Myers: Three words: Real World Performance. Automakers are now facing many of the same challenges other sectors have been wrestling with for the last few years – increasing density of wireless technologies, spanning different standards which all have to play well together. What they require are solutions that enable these disparate but essential systems to deliver the performance needed in the real world, not the test lab.

AI: How did the buyout of Antenna Plus help further your product line in something like fleet management solutions?
Myers: Airgain has traditionally operated at the leading edge of its core markets, delivering custom solutions to help solve the most complex problems for our partners. On the other hand, Antenna Plus has a fantastic reputation for delivering great products with more standard form-factors into fleet management and other markets. So, it has been a great opportunity to bring their expertise, relationships, and market knowledge together with our proven ability to design high-performance solutions. Initial customer feedback says that combination will be hard to beat.

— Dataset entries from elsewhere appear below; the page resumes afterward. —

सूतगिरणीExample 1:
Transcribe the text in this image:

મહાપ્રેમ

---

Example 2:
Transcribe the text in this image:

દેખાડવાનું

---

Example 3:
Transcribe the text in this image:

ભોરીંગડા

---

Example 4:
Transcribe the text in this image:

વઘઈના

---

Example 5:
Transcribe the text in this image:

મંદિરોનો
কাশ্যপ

AI: What has helped Airgain be one of the leaders in the antenna solutions space and how do you see the market evolving in the future?

Myers: We built our company by solving the hardest problems in the industry – multiple radios supporting different standards in extreme form-factors. However, those “edge” challenges have now moved into the mainstream and we are seeing increased complexity across all our markets. This is only the beginning. Moving forward, everything is going wireless and new standards are popping up seemingly every month. Add the inevitable movement of the cellular industry to the much more complex 5G technologies, and the challenges of complexity and interference are only going to become greater. Airgain combines the best engineering and brightest minds to deliver high-performance wireless platforms for solving the most complex connectivity challenges, regardless of the environment.

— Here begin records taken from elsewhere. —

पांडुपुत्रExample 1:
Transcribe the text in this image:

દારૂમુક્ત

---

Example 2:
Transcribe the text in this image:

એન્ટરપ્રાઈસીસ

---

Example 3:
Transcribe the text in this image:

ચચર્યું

AI: What are some of the new protocols, such as 802.11p, and what role will they play in vehicle to vehicle and vehicle to infrastructure communications? Will GPS continue to remain a basic requirement for tracking?

Myers: Covering GPS first – it isn’t going anywhere. In fact, as autonomous driving becomes more prevalent, its importance will increase. Ultimately, the new sensing technologies being added to vehicles to enable moves toward autonomous driving all define relative position – where the cyclist is in relation to the car, where the car is in relation to the traffic lights, etc. To make this all work, we need to have something that defines absolute position, and for that, GPS/GNSS is the only game in town. I think you will see developments in the underlying technology which allow for far higher performance positioning, potentially down to a couple of inches. Combine such precision with the other technologies, and you have the foundation for the future of driving.

As I have already mentioned, there are new protocols popping up all the time. Rather than go through a laundry list, it makes sense to focus on what looks to have the biggest impact – the move to 5G. I n theory and evolution, 5G is a dramatic step on from existing 4G networks, with gigabit speeds, 1ms response times, and 10x better power consumption, among other metrics. What is more, it is being developed to cover a broad set of usage scenarios, which means over time it will find its way into everything, with literally billions of devices using the standard. There are many elements of 5G, but one of relevance here is how it achieves broad capabilities through the utilization of a much wider range of frequencies from 600MHz to 40GHz. From our perspective, that means increased complexity and more antennas – so we will have plenty of work to keep us busy in coming years!